Петра проснулась от торопливого звона. На миг, уже открывая глаза, она еще видит лицо Вольфа, подобное тени. Оно улыбается, потом исчезает, разорванное мраком, какая-то старуха (мать Вольфганга?) говорит ей жестко и надменно много злых слов… Из черноты возникает дерево без листьев, с узловатыми угрожающими ветвями, потом у нее в ушах звенит стишок, который Вольфганг часто мурлыкал: 'Висит он не на дереве, висит не на веревке…'
Теперь ее глаза широко раскрыты. Цыганки снова шепчутся в своем углу, сидя на корточках на матрасе и выразительно жестикулируя; долговязая еще лежит в постели, ее вздернутые плечи вздрагивают, видно, она снова плачет; толстушка стоит перед тюремным зеркальцем величиной с тарелку и, послюнив указательный палец, муслит себе брови. Фрау Крупас же сидит, выпрямившись, на своей кровати и заплетает тощие косички, — а сверток из одеял все еще лежит недвижимо на полу…
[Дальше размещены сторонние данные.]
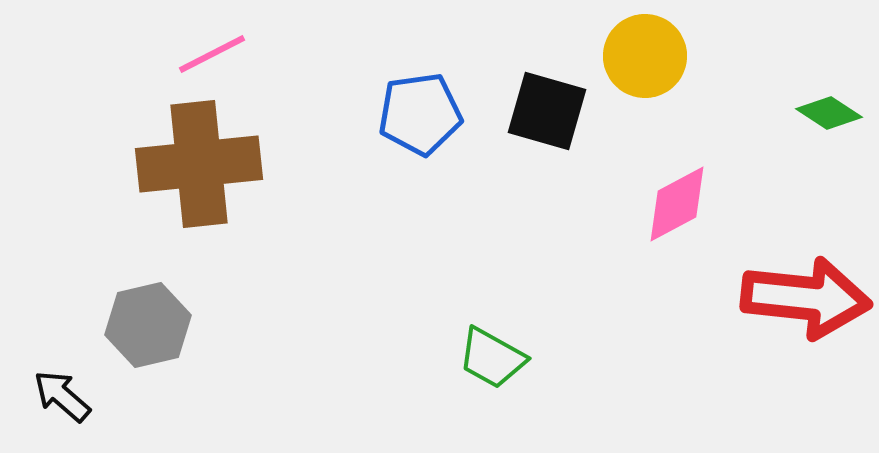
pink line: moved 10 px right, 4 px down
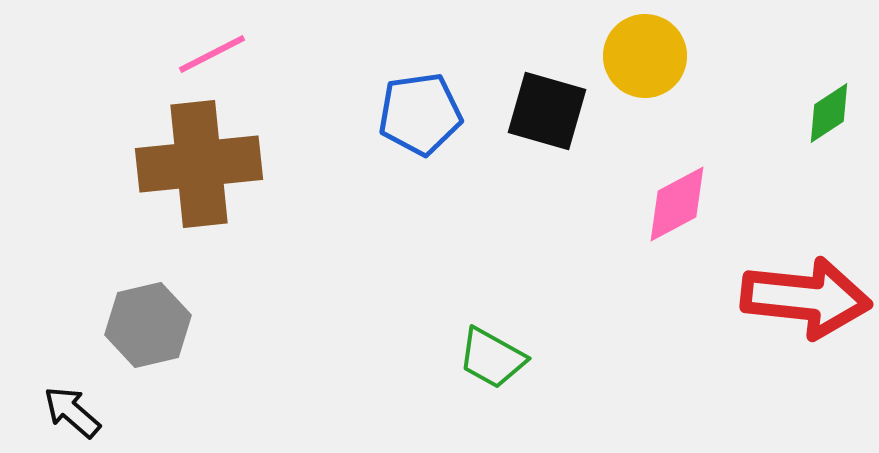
green diamond: rotated 66 degrees counterclockwise
black arrow: moved 10 px right, 16 px down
За окнами, над крышами, рассеченное прутьями решетки, голубеет небо, мягко пронизанное солнцем, — настал новый день, приступим к новой работе! В кувшине почти не осталось воды — ну, как тут умыться?
Старуха кивает:
— Слышь-ка, ягодка, что мы нынче ночью решили, остается в силе, не так ли? Или ты передумала?
— Нет, — отвечает Петра.
— У меня такое чувство, что ты еще сегодня выйдешь, вдруг, неожиданно. Если мы больше не увидимся, ты пойди к Киллиху — адвокат Киллих у Варшавского моста, — запомнишь?
— Адвокат Киллих у Варшавского моста, — повторяет Петра.
— Хорошо! Значит, пойдешь сейчас же! Какое лицо у тебя! Все вспоминаешь своего хахаля?
— Нет!
— Ну-ну!
— Но я, кажется, видела его во сне.
— Против этого первое время ничего не попишешь. Потом они сами пройдут, эти сны, только не ешь на ночь жареной картошки, скажи Рандольфше, пусть дает тебе всегда холодную закуску. Жареная картошка вечером, да еще с луком, вызывает сны; этого ты не должна есть, ягодка, поняла?
— Не буду, — говорит Петра. — Но я вовсе не такая чувствительная.
— Зачем тебе об этом парне изводиться? Парней на свете хватит, их даже слишком много — только начни. Всегда ешь вечером холодную закуску и запивай стаканом светлого пива, так лучше уснешь. Ну, да ты будешь спать, об этом я не беспокоюсь!
— И я тоже.
— А теперь посмотрим, что с твоей больной, я вижу, ты совсем расстроилась! Овца овцой и останется. Твердости ты, ягодка, никогда не научишься…
— Правда? — спрашивает Петра и еще раз оборачивается.
— А все-таки думается, ничего у тебя не выйдет. Увидишь, что он стоит на той стороне улицы, да как свистнет, да пальцем поманит — ты и побежишь, все бросишь, и мой шикарный второй этаж, и сытную еду, и ванну, и кровать — в чем ты есть, в том и побежишь к нему, верно?
С вновь пробудившимся недоверием оглядывает она Петру старческими глазами.
— Но ведь, тетушка Крупас, теперь он уже не на первом месте, теперь для меня на первом месте оно!
Она еще смотрит минутку на фрау Крупас, затем кивает ей и принимается разматывать своего врага, Стервятницу, больную.
Когда Вайо, с пылающими щеками, возвращается на виллу, она видит, что лакей Редер уже встал и принялся за работу.
— Доброе утро, Губерт! — восклицает она. — Господи, вы опять бешеную чистоту наводите! Сколько раз мама вам запрещала!